Eine Hexe in Zeitz und eine kurzweilige Lesung
Man könnte sich durchaus daran gewöhnen. Kurzweilig war sie, die kleine Lesung von „Hexen, Schnaps & Liebeskummer“ im Cafè LAURINI mitten in der Fußgängerzone.
Angenehmes Ambiente, dazu eine leckere heiße Schokolade und zwei Menschen, die unterhalten. Man könnte sich daran gewöhnen, wenn es so etwas öfter gäbe. Kultur in der Innenstadt. Etwas shoppen und dann entspannt etwas aus guten Büchern hören.
Roland Rittig hatte sich das Liebesleben Gottfried August Bürgers ausgewählt und las aus dessen Briefen und Gedichten. Viel heiße Liebe und überbordende Wollust war dabei im Spiel, zumal Bürger mit Dorette und Auguste zwei Schwestern liebte. Gleichzeitig und gleich innig liebte er sie, was ganz sicher nicht nur vor 200 Jahren mit allerlei Komplikationen und am Ende viel Leid verbunden sein musste. So beschrieb Bürger denn auch das Gefühl des Liebens als den Aufruhr der Lebensgeister.

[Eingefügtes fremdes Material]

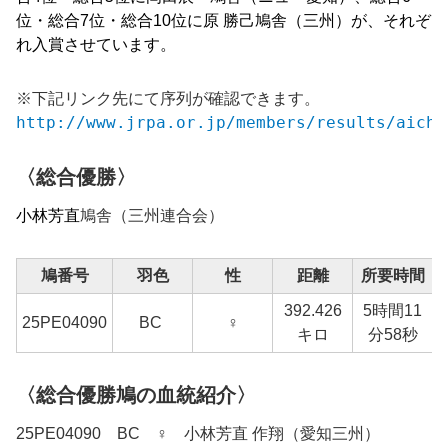
位・総合7位・総合10位に
原 勝己
鳩舎（三州）が
、それぞ
れ入賞させています。
※下記リンク先にて序列が確認できます。
http://www.jrpa.or.jp/members/results/aichi
〈総合優勝〉
小林芳直
鳩舎（
三州
連合会）
鳩番号
羽色
性
距離
所要時間
392.426
5時間11
25
PE04090
BC
♀
1
キロ
分58秒
〈総合優勝鳩の血統紹介〉
25PE04090 BC ♀ 小林芳直 作翔（愛知三州）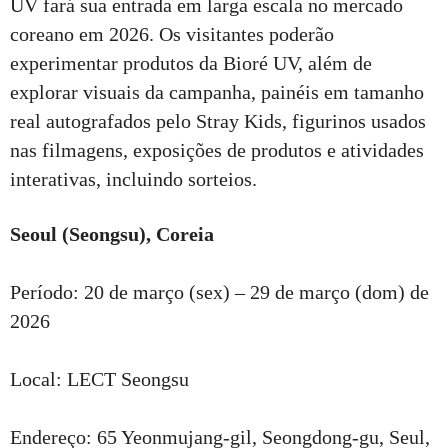
UV fará sua entrada em larga escala no mercado
coreano em 2026. Os visitantes poderão
experimentar produtos da Bioré UV, além de
explorar visuais da campanha, painéis em tamanho
real autografados pelo Stray Kids, figurinos usados
nas filmagens, exposições de produtos e atividades
interativas, incluindo sorteios.
Seoul (Seongsu), Coreia
Período: 20 de março (sex) – 29 de março (dom) de
2026
Local: LECT Seongsu
Endereço: 65 Yeonmujang-gil, Seongdong-gu, Seul,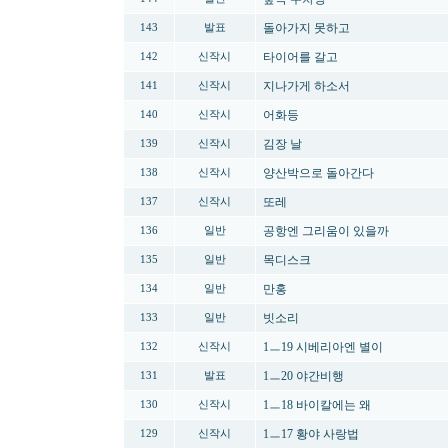
돌아가지 못하고
143
발표
타이어를 갈고
142
신작시
지나가게 하소서
141
신작시
어화등
140
신작시
김장 날
139
신작시
양산박으로 돌아간다
138
신작시
또레
137
신작시
공항엔 그리움이 있을까
136
일반
목디스크
135
일반
만홍
134
일반
빗소리
133
일반
1ㅡ19 시베리아엔 별이
132
신작시
1ㅡ20 야간비행
131
발표
1ㅡ18 바이칼에는 왜
130
신작시
1ㅡ17 황야 사랑법
129
신작시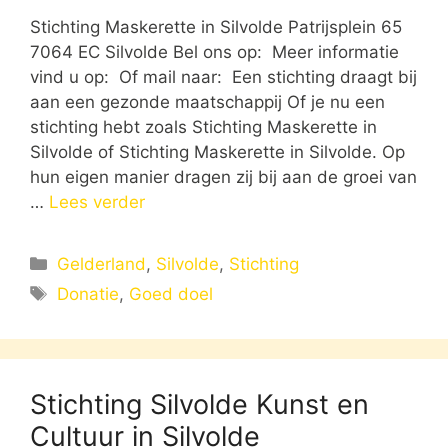
Stichting Maskerette in Silvolde Patrijsplein 65
7064 EC Silvolde Bel ons op: Meer informatie
vind u op: Of mail naar: Een stichting draagt bij
aan een gezonde maatschappij Of je nu een
stichting hebt zoals Stichting Maskerette in
Silvolde of Stichting Maskerette in Silvolde. Op
hun eigen manier dragen zij bij aan de groei van
…
Lees verder
Categorieën
Gelderland
,
Silvolde
,
Stichting
Tags
Donatie
,
Goed doel
Stichting Silvolde Kunst en
Cultuur in Silvolde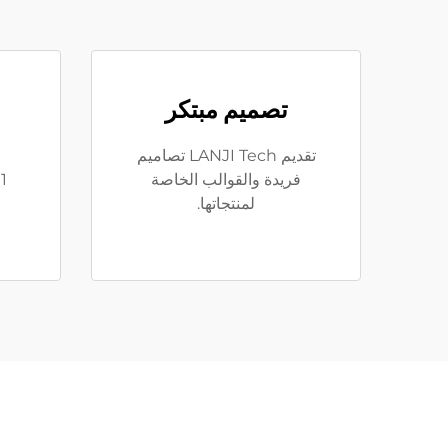
تصميم مبتكر
تقديم LANJI Tech تصاميم
فريدة والقوالب الخاصة
لمنتجاتها.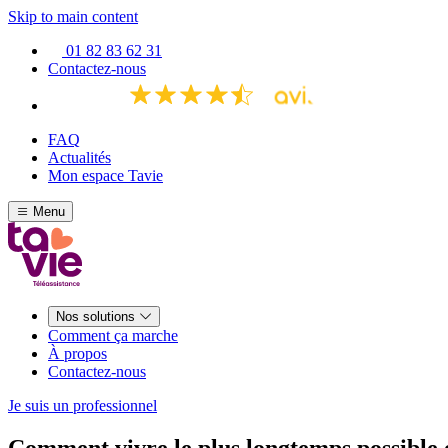
Skip to main content
01 82 83 62 31
Contactez-nous
FAQ
Actualités
Mon espace Tavie
Menu
Nos solutions
Comment ça marche
À propos
Contactez-nous
Je suis un professionnel
Comment vivre le plus longtemps possible 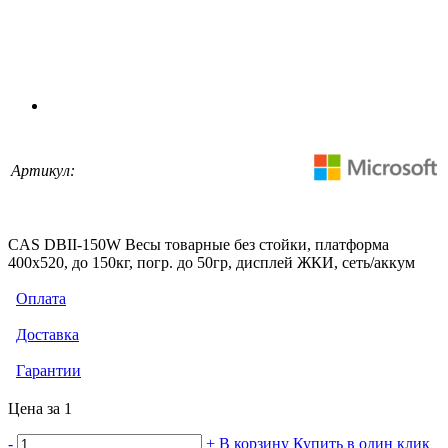
Артикул:
CAS DBII-150W Весы товарные без стойки, платформа
400х520, до 150кг, погр. до 50гр, дисплей ЖКИ, сеть/аккум
Оплата
Доставка
Гарантии
Цена за 1
-
+
В корзину
Купить в один клик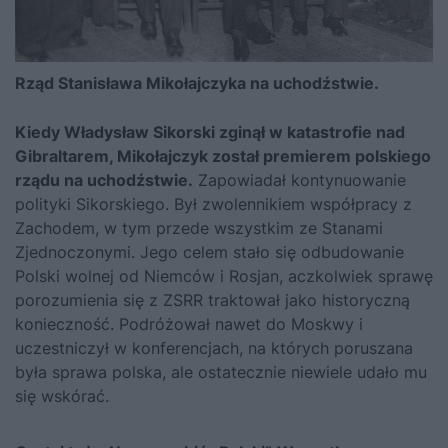
Rząd Stanisława Mikołajczyka na uchodźstwie.
Kiedy Władysław Sikorski zginął w katastrofie nad
Gibraltarem,
Mikołajczyk został premierem polskiego
rządu na uchodźstwie.
Zapowiadał kontynuowanie
polityki
Sikorskiego
. Był zwolennikiem współpracy z
Zachodem, w tym przede wszystkim ze Stanami
Zjednoczonymi. Jego celem stało się odbudowanie
Polski wolnej od Niemców i Rosjan, aczkolwiek sprawę
porozumienia się z ZSRR traktował jako historyczną
konieczność. Podróżował nawet do Moskwy i
uczestniczył w konferencjach, na których poruszana
była sprawa polska, ale ostatecznie niewiele udało mu
się wskórać.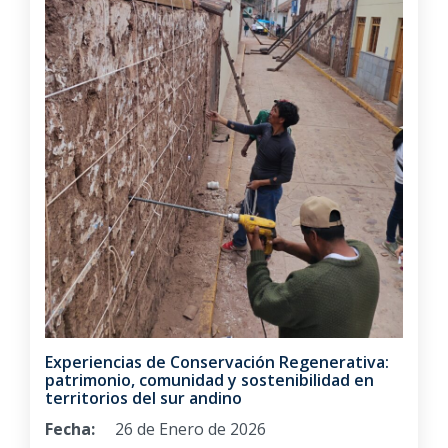
Experiencias de Conservación Regenerativa:
patrimonio, comunidad y sostenibilidad en
territorios del sur andino
Fecha:
26 de Enero de 2026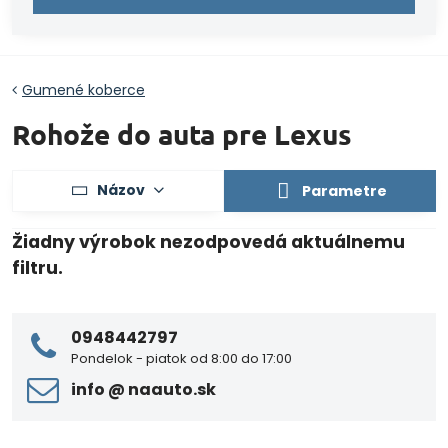
Gumené koberce
Rohože do auta pre Lexus
Názov
Parametre
0948442797
Pondelok - piatok od 8:00 do 17:00
info ​@ naauto​.sk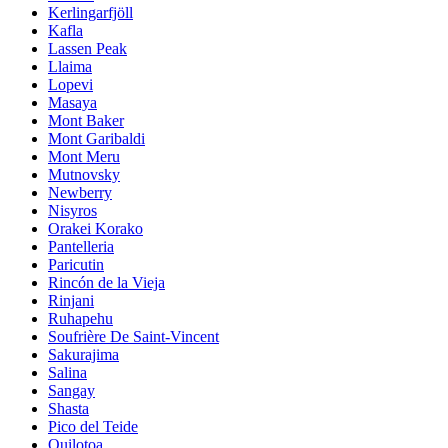
Kerlingarfjöll
Kafla
Lassen Peak
Llaima
Lopevi
Masaya
Mont Baker
Mont Garibaldi
Mont Meru
Mutnovsky
Newberry
Nisyros
Orakei Korako
Pantelleria
Paricutin
Rincón de la Vieja
Rinjani
Ruhapehu
Soufrière De Saint-Vincent
Sakurajima
Salina
Sangay
Shasta
Pico del Teide
Quilotoa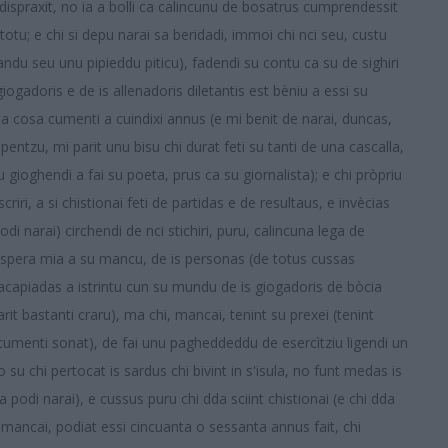
 dispraxit, no ia a bolli ca calincunu de bosatrus cumprendessit
etotu; e chi si depu narai sa beridadi, immoi chi nci seu, custu
ndu seu unu pipieddu piticu), fadendi su contu ca su de sighiri
iogadoris e de is allenadoris diletantis est bèniu a essi su
a cosa cumenti a cuindixi annus (e mi benit de narai, duncas,
pentzu, mi parit unu bisu chi durat feti su tanti de una cascalla,
gioghendi a fai su poeta, prus ca su giornalista); e chi pròpriu
criri, a si chistionai feti de partidas e de resultaus, e invècias
di narai) circhendi de nci stichiri, puru, calincuna lega de
a ispera mia a su mancu, de is personas (de totus cussas
acapiadas a istrintu cun su mundu de is giogadoris de bòcia
arit bastanti craru), ma chi, mancai, tenint su prexei (tenint
 cumenti sonat), de fai unu pagheddeddu de esercìtziu ligendi un
o su chi pertocat is sardus chi bivint in s'isula, no funt medas is
 a podi narai), e cussus puru chi dda sciint chistionai (e chi dda
 mancai, podiat essi cincuanta o sessanta annus fait, chi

Kurt Wünsch las eigene Texte. Zwischendurch erzählte er kleine, manchmal leicht frivole Geschichten mitten aus dem Leben. Etwa solche von seiner „Entspannungstour nach Zeitz“, die er mit einer „Hexe aus Zeitz“ nach einigen Irritationen im Harz beendete. Oder jene Frau, die ihn für pünktlich, willensstark, konsequent und charakterfest hielt. Schließlich säße er regelmäßig immer Dienstags, immer nach Acht in immer derselben Kneipe am selben Platz und trank seine vier Schnäpse.
Was bei Wünsch Fiktion, was Erlebtes ist – man weiß es nicht. Anders in seinen Liedern, die an diesem Abend aus der Retorte kamen und von viel Weisheit wie viel Humor zeugten.
So erlebten die etwa Vierzig Hörgäste des Abends leidvoll-lustvolles aus der großen deutschen Literatur ebenso wie mit Augenzwinkern erzählte kleine Alltagsgeschichten eines Zeitgenossen.
Wer weiß, ob man sich doch daran gewöhnen könnte, denn der Chef des Hauses ließ verlautbaren, es gäbe die Absicht, hin und wieder solche und ähnlich Abende zu geben. Eine Belebung an die sich leichter zu gewöhnen wäre als an eine leblose Innenstadt.
P.S.: Woran sich Kurt Wünsch übrigens nicht gewöhnen könnte. Daran, dass er am Zeitzer Bahnhof ankam und nicht erkennen konnte, wo es so richtig lang geht. Daran, dass er jedenfalls nicht erkennen konnte, dass da eine Brücke gesperrt ist. Daran, dass offenbar mehrere befragte Zeitzer es auch nicht wussten, nicht wissen wollten oder nicht konnten. Daran, dass er zu Fuß einen langen Umweg nehmen musste. So etwas, so Wünsch, habe er noch nirgendwo erlebt.